Our mind is the gatekeeper to doing anything well, but it will take us out in a flat second if we let it. In order to become our best selves, we need to stop selling ourselves short and start harnessing the power of who we are, and what we can achieve.

But first, we’ve got to start thinking straight.

Here are 5 simple strategies to find your power:

1. Own your success: Have you ever given someone a compliment only to have them brush it aside as if you were just being nice? I don’t know about you, but I’m not nice. If I say it, I mean it. Maybe you’re that person who can’t take a compliment. Though it may seem humble to dodge the recognition, it suggests that perhaps you don’t really believe you deserve it.
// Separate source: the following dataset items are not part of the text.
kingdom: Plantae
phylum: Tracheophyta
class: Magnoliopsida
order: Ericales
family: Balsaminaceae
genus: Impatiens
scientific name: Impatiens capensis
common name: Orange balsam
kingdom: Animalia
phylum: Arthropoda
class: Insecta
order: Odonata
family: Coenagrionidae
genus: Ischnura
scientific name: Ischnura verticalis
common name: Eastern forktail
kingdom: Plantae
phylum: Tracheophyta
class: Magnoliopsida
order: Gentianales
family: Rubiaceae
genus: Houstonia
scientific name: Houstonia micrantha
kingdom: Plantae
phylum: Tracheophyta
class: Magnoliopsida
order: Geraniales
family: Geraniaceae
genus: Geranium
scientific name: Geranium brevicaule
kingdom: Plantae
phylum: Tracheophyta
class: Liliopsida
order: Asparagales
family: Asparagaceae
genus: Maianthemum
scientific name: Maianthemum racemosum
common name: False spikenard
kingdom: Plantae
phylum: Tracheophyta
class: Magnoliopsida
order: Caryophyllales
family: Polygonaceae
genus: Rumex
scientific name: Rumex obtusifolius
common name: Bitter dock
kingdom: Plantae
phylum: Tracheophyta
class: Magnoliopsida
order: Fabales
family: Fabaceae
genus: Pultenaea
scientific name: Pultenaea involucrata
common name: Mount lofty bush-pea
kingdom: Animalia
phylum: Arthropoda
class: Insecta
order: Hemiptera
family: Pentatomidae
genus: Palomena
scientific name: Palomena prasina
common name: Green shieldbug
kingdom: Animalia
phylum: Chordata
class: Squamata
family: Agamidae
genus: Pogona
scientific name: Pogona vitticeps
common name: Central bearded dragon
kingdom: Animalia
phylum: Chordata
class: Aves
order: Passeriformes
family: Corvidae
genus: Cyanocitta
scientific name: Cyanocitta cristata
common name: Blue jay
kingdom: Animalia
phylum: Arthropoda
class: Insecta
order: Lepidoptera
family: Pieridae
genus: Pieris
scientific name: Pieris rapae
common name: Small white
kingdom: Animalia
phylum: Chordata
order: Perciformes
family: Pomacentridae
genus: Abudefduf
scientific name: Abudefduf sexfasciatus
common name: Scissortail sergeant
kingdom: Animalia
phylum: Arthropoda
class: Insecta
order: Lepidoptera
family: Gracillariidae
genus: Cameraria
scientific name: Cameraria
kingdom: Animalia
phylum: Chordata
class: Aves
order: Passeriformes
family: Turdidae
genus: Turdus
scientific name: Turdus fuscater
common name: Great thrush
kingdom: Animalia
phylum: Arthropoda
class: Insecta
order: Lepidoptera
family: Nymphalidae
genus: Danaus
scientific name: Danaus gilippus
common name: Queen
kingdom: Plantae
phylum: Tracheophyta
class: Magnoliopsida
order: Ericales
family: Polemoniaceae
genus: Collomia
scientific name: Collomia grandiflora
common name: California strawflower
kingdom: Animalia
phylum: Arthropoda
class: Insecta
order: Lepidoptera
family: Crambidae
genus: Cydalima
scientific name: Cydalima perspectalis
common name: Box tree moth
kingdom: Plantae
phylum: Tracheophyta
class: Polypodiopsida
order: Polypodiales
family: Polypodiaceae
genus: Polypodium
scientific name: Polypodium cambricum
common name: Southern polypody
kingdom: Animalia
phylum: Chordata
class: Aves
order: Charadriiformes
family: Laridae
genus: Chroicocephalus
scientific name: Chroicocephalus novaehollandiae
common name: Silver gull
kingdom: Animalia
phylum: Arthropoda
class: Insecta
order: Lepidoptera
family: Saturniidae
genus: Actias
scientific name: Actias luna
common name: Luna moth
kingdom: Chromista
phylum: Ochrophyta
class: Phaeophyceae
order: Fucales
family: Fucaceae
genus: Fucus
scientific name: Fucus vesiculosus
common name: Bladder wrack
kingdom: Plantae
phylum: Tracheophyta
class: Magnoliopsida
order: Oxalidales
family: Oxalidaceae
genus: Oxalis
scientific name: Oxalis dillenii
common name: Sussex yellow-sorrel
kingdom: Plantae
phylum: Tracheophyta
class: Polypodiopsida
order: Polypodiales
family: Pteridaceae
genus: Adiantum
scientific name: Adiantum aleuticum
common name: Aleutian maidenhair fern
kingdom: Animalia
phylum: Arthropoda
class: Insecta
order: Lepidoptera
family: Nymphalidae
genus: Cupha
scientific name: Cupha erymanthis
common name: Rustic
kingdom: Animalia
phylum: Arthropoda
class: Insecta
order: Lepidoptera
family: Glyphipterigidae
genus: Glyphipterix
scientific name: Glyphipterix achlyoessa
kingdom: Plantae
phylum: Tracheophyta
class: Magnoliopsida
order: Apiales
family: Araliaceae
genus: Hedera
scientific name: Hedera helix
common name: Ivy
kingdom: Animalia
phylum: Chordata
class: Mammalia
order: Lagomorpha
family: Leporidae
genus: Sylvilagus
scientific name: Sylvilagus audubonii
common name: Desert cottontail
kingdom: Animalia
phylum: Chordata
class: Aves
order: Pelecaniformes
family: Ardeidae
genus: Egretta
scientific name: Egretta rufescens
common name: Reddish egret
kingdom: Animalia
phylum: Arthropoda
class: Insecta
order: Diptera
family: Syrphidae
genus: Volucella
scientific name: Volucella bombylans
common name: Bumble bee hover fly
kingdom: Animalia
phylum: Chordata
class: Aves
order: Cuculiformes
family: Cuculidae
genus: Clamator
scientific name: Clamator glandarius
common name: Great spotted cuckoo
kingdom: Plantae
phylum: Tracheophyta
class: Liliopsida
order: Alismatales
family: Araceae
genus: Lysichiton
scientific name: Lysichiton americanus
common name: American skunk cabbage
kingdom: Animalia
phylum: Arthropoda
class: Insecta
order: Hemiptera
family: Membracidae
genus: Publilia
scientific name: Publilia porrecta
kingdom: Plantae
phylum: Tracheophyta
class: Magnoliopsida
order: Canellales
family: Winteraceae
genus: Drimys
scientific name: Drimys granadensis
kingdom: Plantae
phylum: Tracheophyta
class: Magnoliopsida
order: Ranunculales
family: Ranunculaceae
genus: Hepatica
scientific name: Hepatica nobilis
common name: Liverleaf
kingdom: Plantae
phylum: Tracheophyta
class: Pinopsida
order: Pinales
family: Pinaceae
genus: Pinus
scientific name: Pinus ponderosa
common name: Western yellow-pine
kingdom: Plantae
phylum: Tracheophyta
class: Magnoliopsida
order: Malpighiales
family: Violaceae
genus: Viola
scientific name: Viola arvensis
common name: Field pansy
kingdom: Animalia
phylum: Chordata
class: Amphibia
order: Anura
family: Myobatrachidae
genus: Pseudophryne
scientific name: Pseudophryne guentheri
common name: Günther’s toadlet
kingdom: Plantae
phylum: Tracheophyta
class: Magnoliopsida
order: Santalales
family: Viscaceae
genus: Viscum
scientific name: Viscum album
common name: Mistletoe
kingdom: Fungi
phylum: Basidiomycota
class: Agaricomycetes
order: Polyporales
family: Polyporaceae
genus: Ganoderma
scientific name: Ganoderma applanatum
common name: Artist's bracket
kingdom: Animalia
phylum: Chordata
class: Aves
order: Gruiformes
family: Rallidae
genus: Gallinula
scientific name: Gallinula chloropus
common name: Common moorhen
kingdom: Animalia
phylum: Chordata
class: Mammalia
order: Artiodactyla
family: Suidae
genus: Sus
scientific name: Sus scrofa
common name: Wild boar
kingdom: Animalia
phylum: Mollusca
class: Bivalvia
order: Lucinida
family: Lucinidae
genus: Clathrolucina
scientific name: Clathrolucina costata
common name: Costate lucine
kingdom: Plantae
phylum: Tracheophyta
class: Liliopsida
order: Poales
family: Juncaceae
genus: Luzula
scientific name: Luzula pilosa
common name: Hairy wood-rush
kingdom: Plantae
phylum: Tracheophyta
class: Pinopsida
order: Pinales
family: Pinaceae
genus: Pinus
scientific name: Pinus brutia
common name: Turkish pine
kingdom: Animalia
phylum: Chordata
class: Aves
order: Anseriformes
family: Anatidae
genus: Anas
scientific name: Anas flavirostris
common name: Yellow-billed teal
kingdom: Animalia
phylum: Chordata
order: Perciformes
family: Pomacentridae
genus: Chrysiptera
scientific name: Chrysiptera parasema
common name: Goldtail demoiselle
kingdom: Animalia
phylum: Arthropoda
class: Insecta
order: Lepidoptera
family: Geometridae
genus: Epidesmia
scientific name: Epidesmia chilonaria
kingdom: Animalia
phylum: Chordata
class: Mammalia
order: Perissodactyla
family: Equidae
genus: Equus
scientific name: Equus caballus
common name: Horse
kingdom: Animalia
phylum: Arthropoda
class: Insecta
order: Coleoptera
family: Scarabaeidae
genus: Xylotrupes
Recognize that when you succeed it is because you worked hard for it! No success comes without hard work, diligence, sacrifice and a great amount of time, talent and commitment. Don’t dismiss your achievements. Instead, smile and say thank you. Own the success you have rightly earned and deserve. It’s powerful when you do.

2. Believe in yourself: If you don’t first believe in yourself, how can you expect others to believe in you? There is something transformative about believing we can accomplish the goals we set out for ourselves, no matter if anyone else ever does. You don’t have to look far to see people fighting to believe in their gift. Actors, actresses, writers, singers, songwriters, artists and many more struggle for years to find their place. Most of them never make it to the top. Every time I see a struggling artist signing for change on the street I’m inspired. I’m inspired because they believe in themselves enough to show up. To keep going. To stand in front of a crowd for literally nothing and sing their song because they believe in it. No amount of success could ever measure up to to the simple power of you believing in you.

3. Set reasonable expectations: Though many of us have low or little expectations of others, we set incredibly high, unattainable ones for ourselves. No one is watching the details of your life as carefully as you are, and if they are you should run away from them as fast as you can! We all have a million things on our to-do lists every day and what doesn’t get done will still be there tomorrow. If someone is constantly reminding you of where you’re failing or falling short it’s time to politely show them the door. Set reasonable expectations for yourself so you can complete what you set out to do.

4. Stop beating yourself up for failures or mistakes: In the case you set an unrealistic expectation, don’t beat yourself up for not reaching it. One of my favorite researchers and writers Brene Brown said, “Shame is the birthplace of perfectionism.” Ouch. Perfectionism leads us to believe we need to do more, be more, produce more, and become more than anyone else in order to be accepted. We fool ourselves into thinking if we can attain perfection, we will escape pain. It just isn’t true. In fact, the opposite is true. The vulnerability that is birthed from our failures, stumbles and mistakes allows us to experience joy, love, belonging, creativity and faith. When we embrace our failures, we have the opportunity to create meaningful connection with others who have experienced the same thing. Failure is universal. Accepting it, and allowing it to teach and inform us in our future, is where we take our power back.

5. Take nothing personal: If you live for someone’s approval you will die by their criticism. Sometimes silence is even harder to bear than a painful truth. Though making others happy is a worthy aim, many of us take it to the extreme at the expense of ourselves. Not everyone is going to like you. When you stop taking others compliments to heart, then you gradually stop taking their criticism to heart too. The way people respond to you – good or bad – is largely a reflection of where they are. Not who you are. Take other people’s opinions lightly and you will realize that only you hold the power to your own happiness.

Every single one of us is doing the best we can. Becoming our best self begins with knowing ourself. We’ve all got a race to run but it won’t always match up with approval or accolades from the people around us. That’s okay. When we believe in ourselves first, when we can embrace our successes and our failures and take nothing personally, we begin to become who we truly are in spite of our circumstances. In defiance of our critics.

When we begin to understand who we are, and take control of the critic in our own head, we begin to live true to ourself and harness our power to do great things, no matter what.